All the more reason to resist alluring, confident, brainy Reese every time I run into the reporter-turned-sports publicist.
That ought to be easy enough, until the time she confesses she's still carrying her V card, and she’s been wanting me to cash it in since the day we met.
Staying away from her is going to be harder than resisting a fastball down the middle.
Especially since I'm pretty sure she's the one who got away, and letting her slip through my fingers again would be a rookie mistake.
‘The Virgin Game-plan’, despite the rather non-enticing and somewhat cringey title, is a very tight and sweet second-chances lovers-to-lovers story with a gap of two years in between where neither one forgot each other.

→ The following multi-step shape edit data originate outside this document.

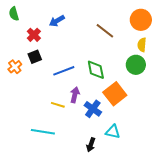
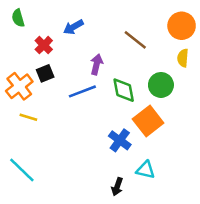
green circle: (136, 65) -> (161, 85), moved
orange cross: (15, 67) -> (19, 86), size x1.5
purple arrow: (75, 95) -> (97, 64), moved
yellow line: (58, 105) -> (28, 117), moved
cyan line: (43, 132) -> (22, 170), moved, turned 35

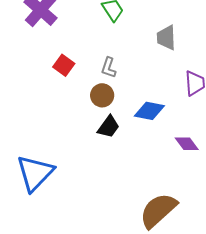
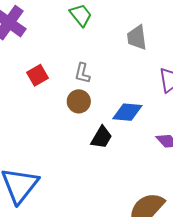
red square: (64, 65) -> (37, 75), turned 30
black trapezoid: (109, 127) -> (101, 137), moved

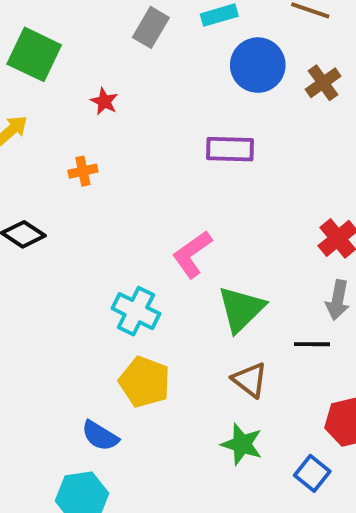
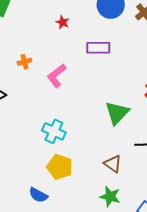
red star: (104, 101) -> (63, 22), moved
pink L-shape: (192, 254) -> (57, 76), moved
green triangle: (241, 309) -> (117, 113), moved

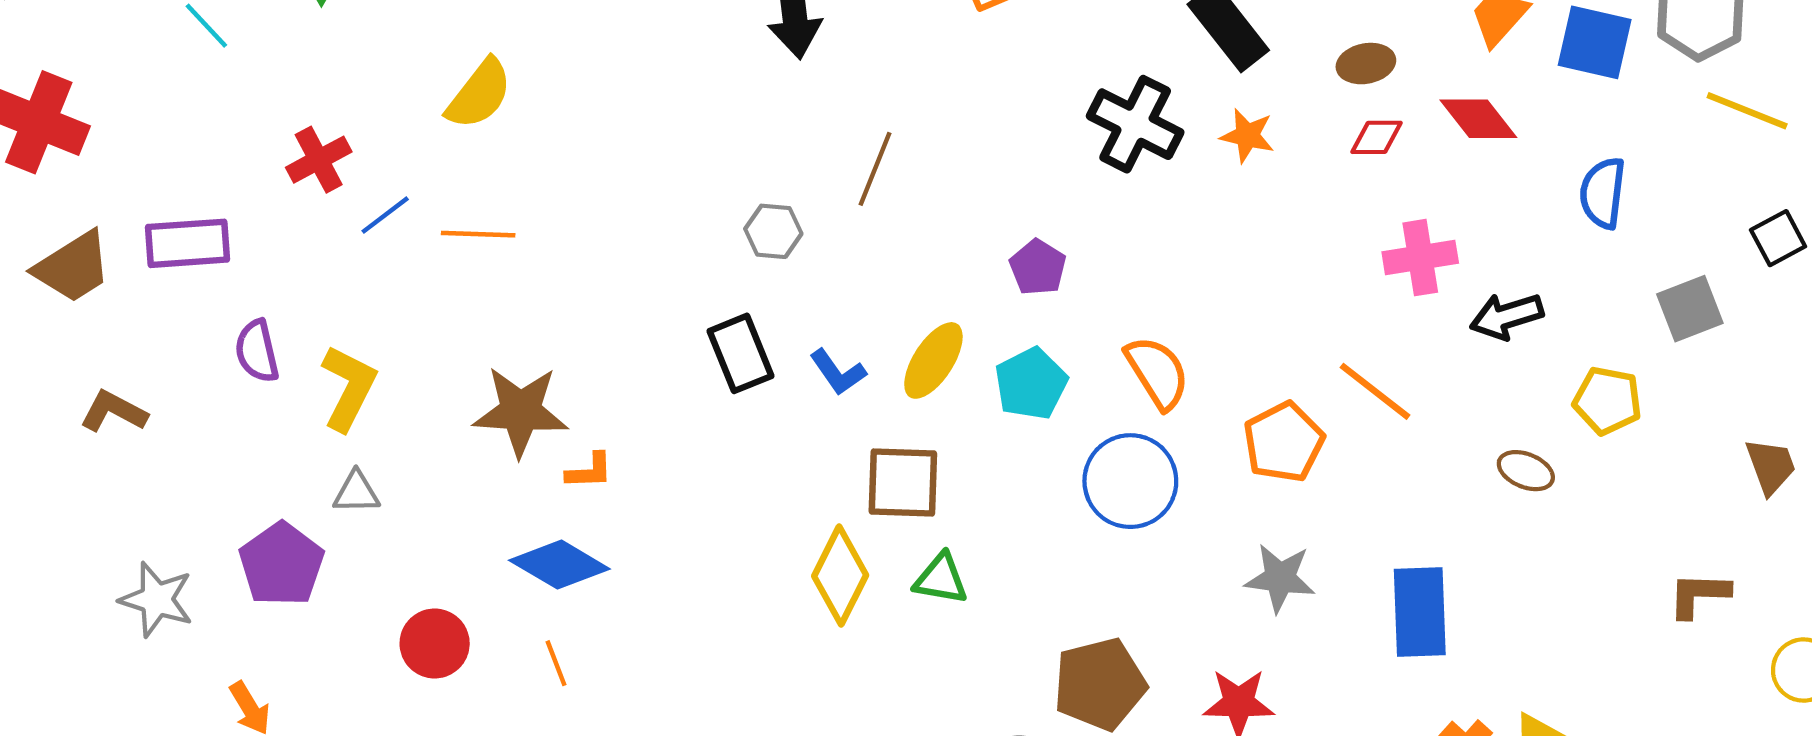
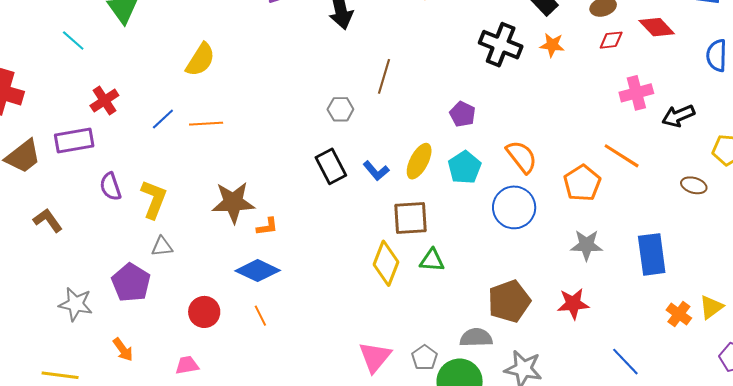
red cross: (319, 160) -> (104, 101), moved
brown L-shape: (114, 411) -> (48, 220), turned 32

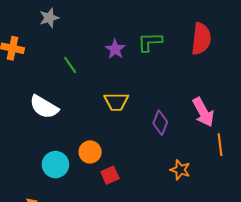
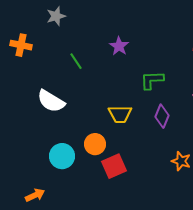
green L-shape: (150, 42) -> (152, 80), moved
yellow trapezoid: (116, 102) -> (120, 114), moved
red square: (110, 175) -> (114, 166), size x1.4

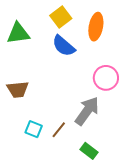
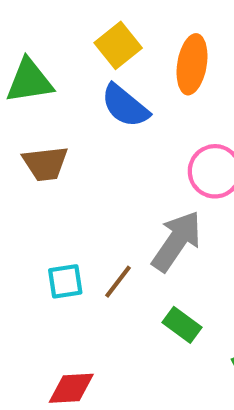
brown trapezoid: (18, 90) -> (45, 163), moved
cyan square: (34, 129) -> (65, 281), turned -30

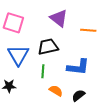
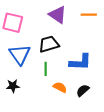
orange line: (88, 30) -> (89, 15), moved

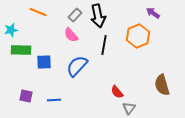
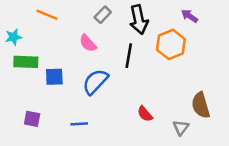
gray rectangle: (75, 15) -> (103, 15), moved
black arrow: (98, 16) -> (139, 20), moved
blue line: (54, 100) -> (79, 124), moved
gray triangle: (129, 108) -> (181, 128), moved

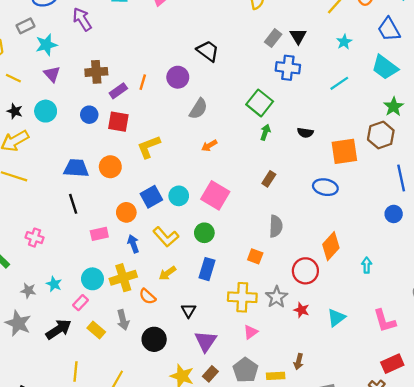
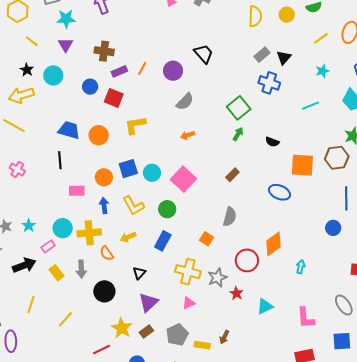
pink cross: (35, 238) -> (17, 169), moved

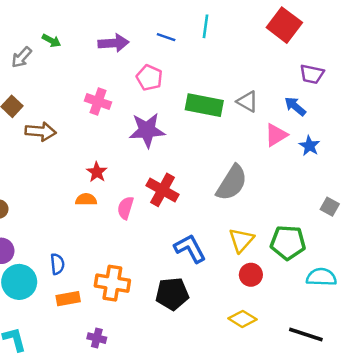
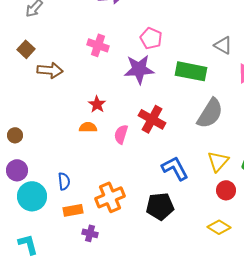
pink pentagon: (149, 78) -> (151, 38), moved
green rectangle: (204, 105) -> (191, 71), moved
orange cross: (112, 283) -> (110, 197), turned -32
purple cross: (97, 338) -> (90, 233), moved

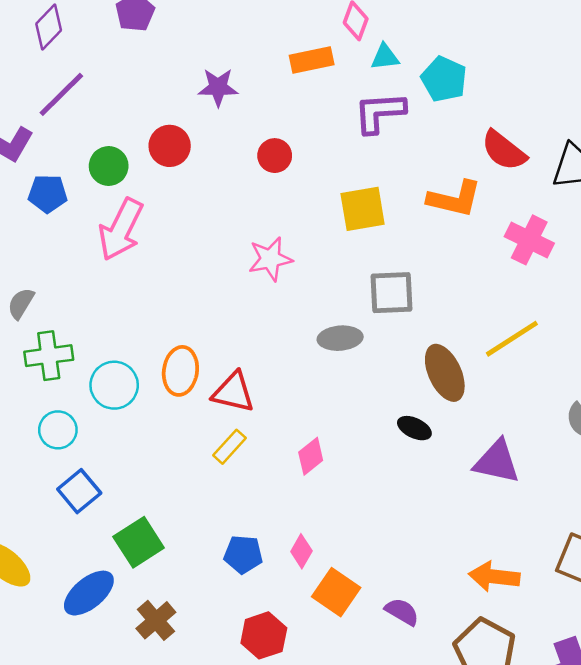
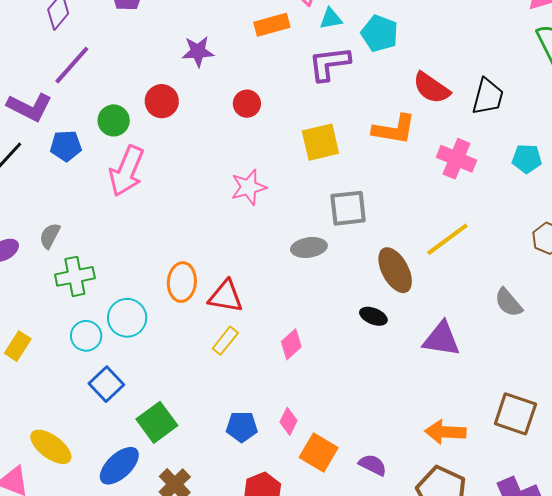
cyan circle: (114, 385) -> (127, 318), moved

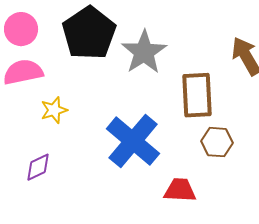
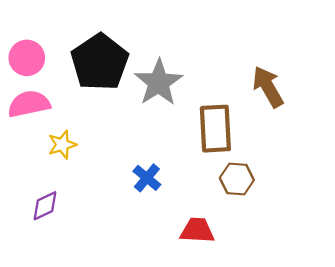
blue cross: (133, 141) -> (147, 178), size x0.5

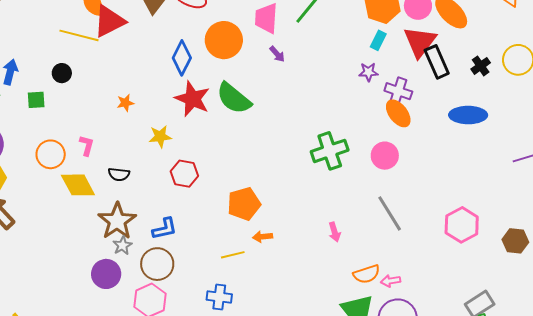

Whatever you’d like to call Reese’s and Holden’s relationship, I’d give Lauren Blakely kudos for making it open, mature and honest. Whenever you think something might end up being a potential for blow-up for conflict sometime later down the road, it’s immediately nipped in the bud, resolved through talking and/or mature decision-making.
In this respect, ‘The Virgin Game-Plan’ is—like so many of Blakely’s other books—nearly angst-free, primed for easy readability, with family-issues coming to the fore with forgiveness and reconciliation becoming the prime movers in all characters going forward with as little of a grudge as possible.
Many of the supporting cast in Blakely’s books do come and go in a way that’s non-intrusive: their stories are those that I’d probably read and forgotten, sad to say. But they don’t really detract from Holden/Reese’s story, only that they add to the general sense of the happy-ever-after type of lightness that gives romance escapism its famed high and the glittering stardust.
My only (minor?) complaint that the trade-off for readability is memorability: the very prolific Blakely writes fun and generally-likeable characters and protagonists of late, but after a while, their stories (not helped by the sheer number that Blakely churns out) seem to coalesce into a familiar pattern of flying through a book then easily forgetting about it a day or so later.